Intel X38 chipset is very similar to Intel P35. Namely, it features traditional dual-hub architecture and comes with the same ICH9 South Bridge that you can clearly see from the flow-chart below:

The main peculiarity of the Intel X38 chipset is the support of two PCI Express x16 graphics card slots each having 16 “real” PCI Express lanes. This is the first Intel chipset boasting this feature. In other words, Intel X38 supports the fastest modification of AMD Crossfire technology. As for the SLI technology implementation on Intel based mainboards, Nvidia continues to provide no support for it in the drivers, although nothing on the hardware level prevents this technology from working perfectly fine on Intel X38 based platforms.

Support of two PCI Express x16 busses in Intel X38 North Bridge may allow mainboard makers to layout three PCI Express x16 slots on a single board. Although the third slot will be connected to the PCI Express x4 bus via the South Bridge, this shouldn’t hinder simultaneous support of three graphics cards working in Triple crossfire configuration that is due for official release next year.

The new Intel North Bridge acquired not only more PCI Express lanes. Now it also supports faster graphics bus: PCI Express 2.0. In practical terms it stands for double the bandwidth. Now PCI Express x16 slots feature 8GB/s bandwidth in each direction. However, you will need graphics cards supporting this interface to be able to really enjoy this speed in reality, and they are not available in the market yet. PCI Express 2.0 specification implies full backward compatibility with the old graphics cards that is why Intel X38 based mainboards can work absolutely fine with all previous generation graphics solutions as well.

Even though most innovations introduced in Intel X38 deal with the graphics bus, there are a few new things about the SDRAM support as well. Although the Intel X38 memory controller is compatible with DDR2 as well as DDR3 SDRAM, it is not very much different from the memory controller of Intel P35. The newer chipset acquired XMP (Extended Memory Profiles) technology support. It is somewhat similar to Nvidia EPP (Enhanced Performance Profiles) Intel introduced for DDR3 SDRAM. In fact, it implies SPP extensions with information needed to use these memory modules for overclocking needs. Corresponding profiles added to the SPD bear the info on frequency, voltage and timings settings.

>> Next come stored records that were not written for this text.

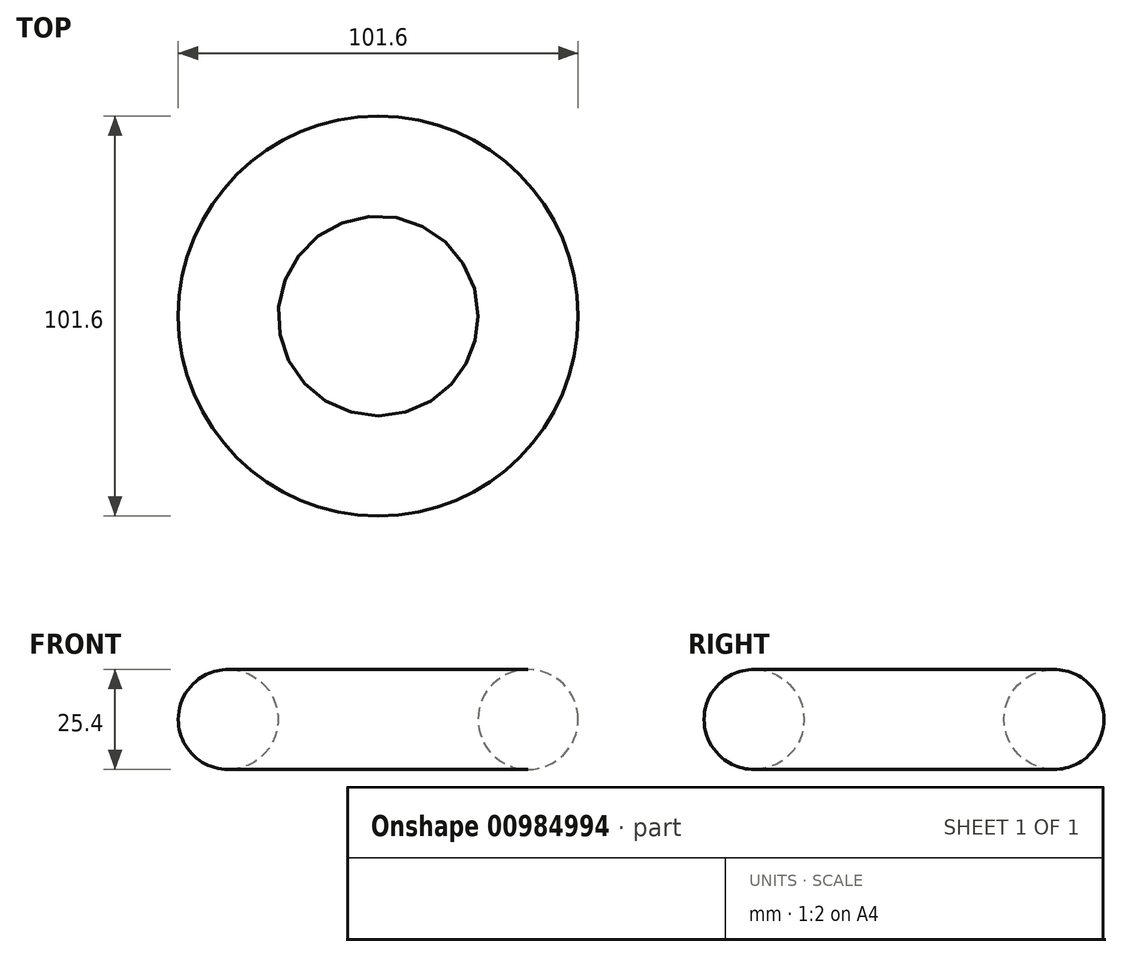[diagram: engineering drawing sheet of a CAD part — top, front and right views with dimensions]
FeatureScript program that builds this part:
annotation { "Feature Type Name" : "Feature", "Feature Type Description" : "" }
export const myFeature = defineFeature(function(context is Context, id is Id, definition is map)
    precondition{}
    {
        {
            var Q0;
            Q0=qCreatedBy(makeId("Front.planeOp"),FACE);
            var sketch = newSketch(context, id + "F0", { "sketchPlane" : qUnion([Q0])});
            skLineSegment(sketch, "E0", {"start": v(0, 12.7) * mm, "end": v(0, -12.7) * mm, "construction": true});
            skCircle(sketch, "E1", {"center": v(38.1, 0) * mm, "radius": 12.7 * mm});
            skSolve(sketch);
        }
        {
            var Q0;
            Q0=makeQuery(id+"F0.imprint","IMPRINT",FACE,{"disambiguationData":[TD([[makeQuery(id+"F0.imprint","IMPRINT",EDGE,{"derivedFrom":sQuery(id+"F0.wireOp",EDGE,"E1")}),1.0]])]});
            var Q1;
            Q1=sQuery(id+"F0.wireOp",EDGE,"E0");
            revolve(context, id + "F1", {"surfaceOperationType" : NewSurfaceOperationType.NEW, "entities" : qUnion([Q0]), "axis" : qUnion([Q1]), "revolveType" : RevolveType.FULL});
        }
    });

These are about the only differences between X38 and P35. However everything we have just mentioned turned out more than enough to require significant changes in the North Bridge of the new core logic. Of course, it affected the heat dissipation in the first place. The Intel X38 North Bridge features 36.5W typical heat dissipation, while the same characteristic for Intel P35 equals only 16W. Although the new chipset is manufactured using pretty up-to-date 65nm production process, the high TDP forced Intel to equip the chip with the same type of a heat-spreader lid that we have only seen on CPUs and server chipsets before.

Intel X38 chipset costs $50, which is about $20 more than the price of Intel P35. For end-users it means that the mainboards based on it will hardly be any cheaper than $200 a piece. To make proper justifications for such high price let’s compare the Intel X38 and Intel P35 specifications side by side:

Here I would only like to add that Intel is going to release an enhanced modification of its X38 chipset in the near future, which will most likely be called X48. The key feature of this chipset will be official support of promising Penryn processors with 400MHz bus. However, I have to be fair and say that high-quality mainboards built on Intel X38 and Intel P35 can mostly work just fine with these processors already.